AGENTS OF SHIELD was unquestionably a better show at the end of this season than it was when it arrived, but it still has plenty of work to do. SHIELD arrived on the air with almost impossible expectations. It was, however unfairly, inevitably going to be compared to the mega-budgeted superhero spectacles with which Marvel has taken over multiplexes all over the world, and needed to find a smaller-scale place for itself in the nooks and crannies of the Avengers narrative universe. Additionally, it marked the return to television of Joss Whedon, not just the man behind the blockbuster Avengers movie, but prior to that the creator–really, in a lot of ways, an inventor–of the TV fantasy genre with classics like Buffy the Vampire Slayer and Firefly, establishing a template we now take for granted throughout pop culture. The concept of a Marvel show revolving around a group of (mostly) young warriors against otherworldly evil was directly in his sweet spot.

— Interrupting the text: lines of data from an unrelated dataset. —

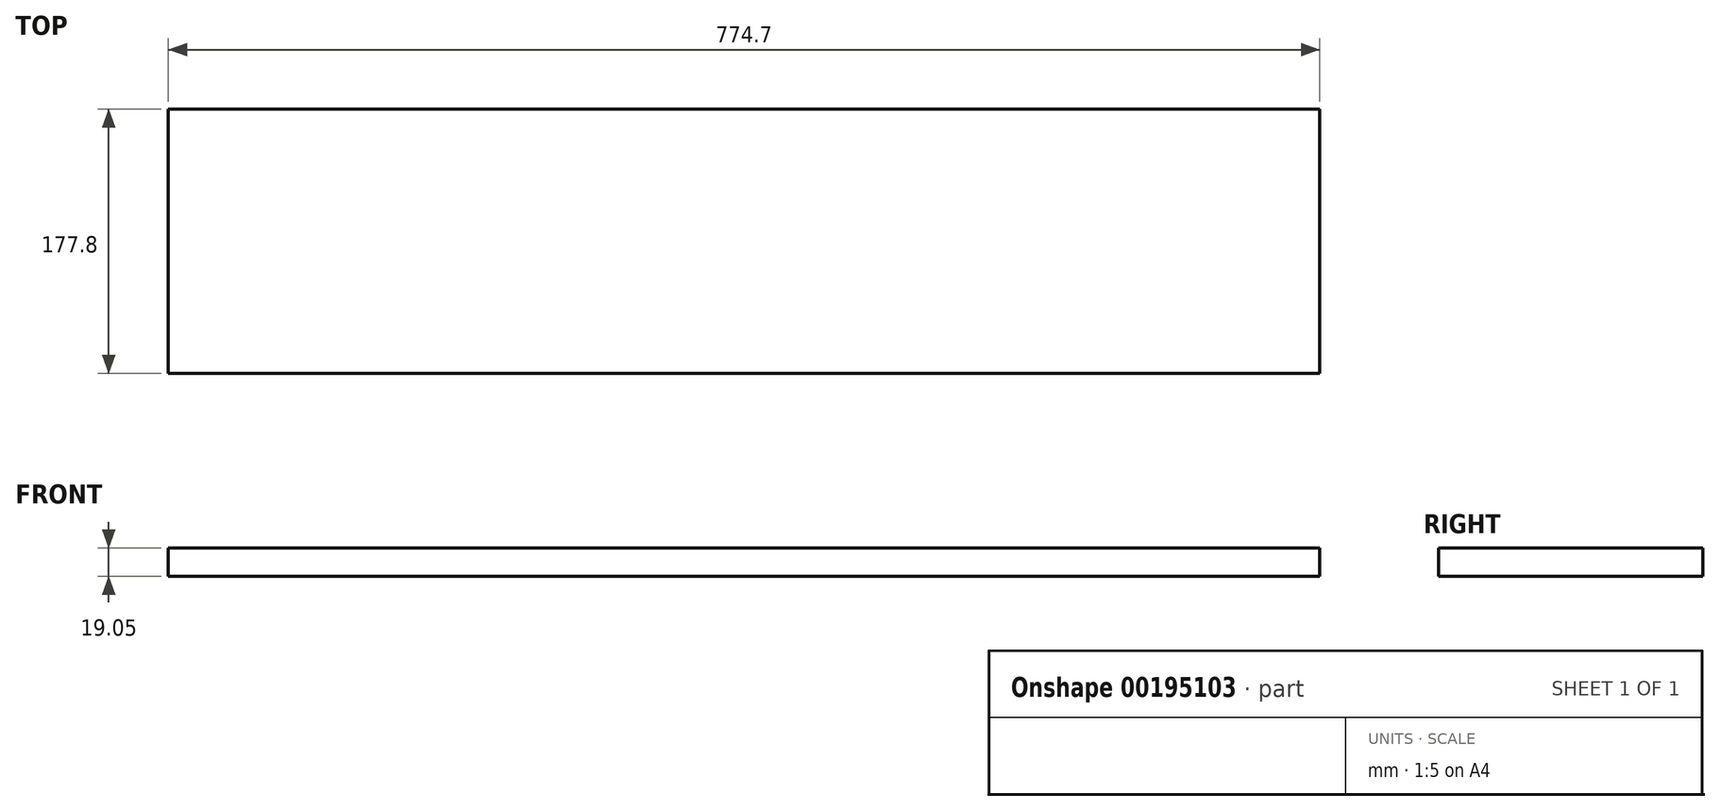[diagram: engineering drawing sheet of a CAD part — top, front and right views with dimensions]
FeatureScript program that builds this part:
annotation { "Feature Type Name" : "Feature", "Feature Type Description" : "" }
export const myFeature = defineFeature(function(context is Context, id is Id, definition is map)
    precondition{}
    {
        {
            var Q0;
            Q0=qCreatedBy(makeId("Top.planeOp"),FACE);
            var sketch = newSketch(context, id + "F0", { "sketchPlane" : qUnion([Q0])});
            skLineSegment(sketch, "E0.bottom", {"start": v(0, 0) * mm, "end": v(774.7, 0) * mm});
            skLineSegment(sketch, "E0.top", {"start": v(0, -177.8) * mm, "end": v(774.7, -177.8) * mm});
            skLineSegment(sketch, "E0.left", {"start": v(0, 0) * mm, "end": v(0, -177.8) * mm});
            skLineSegment(sketch, "E0.right", {"start": v(774.7, 0) * mm, "end": v(774.7, -177.8) * mm});
            skSolve(sketch);
        }
        {
            var Q0;
            Q0=makeQuery(id+"F0.imprint","IMPRINT",FACE,{"disambiguationData":[TD([[makeQuery(id+"F0.imprint","IMPRINT",EDGE,{"derivedFrom":sQuery(id+"F0.wireOp",EDGE,"E0.bottom")}),-1.0]])]});
            extrude(context, id + "F1", {"entities" : qUnion([Q0]), "depth" : 19.05 * mm});
        }
    });
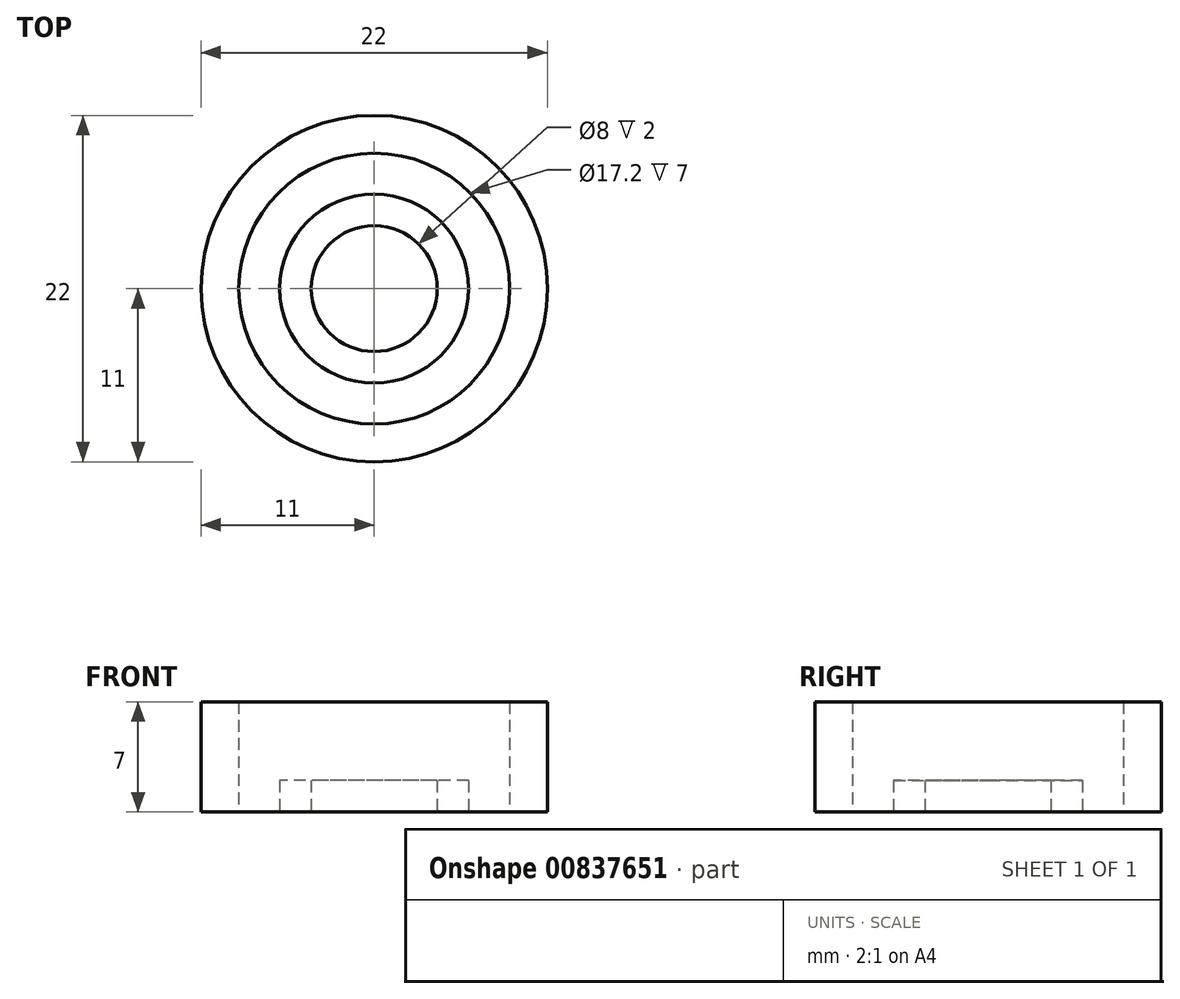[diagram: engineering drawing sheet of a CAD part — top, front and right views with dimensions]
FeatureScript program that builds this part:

SHIELD couldn’t possibly compete with movies that spend twice as much on 2 hours of film as a TV show has for an entire 22-episode season. And Joss Whedon, it was clear, had other giant things on his plate and little involvement with the TV show once it was launched; the series was actually run by his co-creators, Jed Whedon and Maurissa Tancharoen (who happen to be Joss Whedon’s brother and sister-in-law, although also experienced TV writer/producers in their own right). The villain-of-the-week procedural structure was unengaging, the tone was unclear, the relationship between the TV universe and the movie one seemed arbitrary, Phil Coulson (Clark Gregg), raised from his death in The Avengers to lead the squad, didn’t feel like a leading man, and the chemistry of the ensemble didn’t jell. By spring, the series had lost half of the audience that had tuned in for the premiere.
Some of that has improved in a big way, especially over the past run of episodes. The events of Captain America: The Winter Soldier were a great boon to the TV show. The movie’s destruction of SHIELD as an organization gave a serialized focus to the TV show that it had never had before, and the detonation of a major plot twist–that SHIELD agent Ward (Brett Dalton) was actually a murderous villain working with Big Bad John Garrett (Bill Paxton), a trusted friend of Coulson’s–was a personal betrayal that gave some much-needed emotion to the narrative.
Tonight’s season finale, written by Jed Whedon and Tancharoen and directed by David Straiton, paid some of that off. There was plenty of action (if on a lower scale than the big-screen kind), including a showdown between Ward and his former lover Melinda May (Ming-Na Wen) and another between Garrett and Mike Peterson (J. August Richards), whom he’d turned into the cyborg Deathlok. Samuel L. Jackson made a substantial appearance as Nick Fury, and in a development that will presumably reverberate in the Avengers universe, he put Coulson in charge of rebuilding SHIELD. Mike Peterson’s son, and all of HYDRA’s other hostages, were freed, and the world was saved.
The finale also pointed to shortcomings the show still needs to solve. From the start, it’s put an enormous amount of its eggs in the basket of the character Skye–its Buffy, if you will–introduced as a brilliant computer hacker but ultimately revealed to be some kind of alien hybrid of an as-yet unrevealed type, as well as the quasi-romantic interest of Ward. After a full season, it’s hard not to conclude that actress Chloe Bennet doesn’t seem ready to serve as the center of a series, which is one of the reasons SHIELD still feels spotty and lacking in gravity.
More generally, SHIELD (or perhaps it’s the Marvel brass) isn’t able to pull major triggers when it needs to–and if not in a season finale, then when? Tonight was the time to cull the ensemble, and with Ward and scientists Fitz (Iain de Caestecker) and Simmons (Elizabeth Henstridge)–both highly expendable–in deadly danger at one time or another, the fact that all survived the hour (Fitz’s condition is unclear, but he’s alive) was a wasted opportunity. (Meanwhile, B.J. Britt’s Triplett seems to have become a quasi-regular when no one was paying attention, and although he’s fine, he’s not the solution to the cast problem.) As likable and skilled as Clark Gregg is, it wasn’t a coincidence that he was at his best tonight when Nick Fury was around and he was able to revert to sidekick mode. It’s also about time that the series say something concrete about the alien DNA that’s floating inside both Coulson and Skye, instead of offering vague hints (Coulson ended the season drawing what might have been genetic codes, seemingly in a trance). One Blacklist is enough.
Agents of SHIELD has been very watchable these last couple of months, and sometimes it’s nearly inspired (the gag of Garrett’s ultimate destruction in tonight’s episode may have been the best single minute of the series so far). It’s on the right path, figuring out its very unusual place on a giant multimedia canvas. But SHIELD needs to spend the off-season pondering some serious improvements, especially in the ensemble. Like SHIELD itself, it needs to rebuild.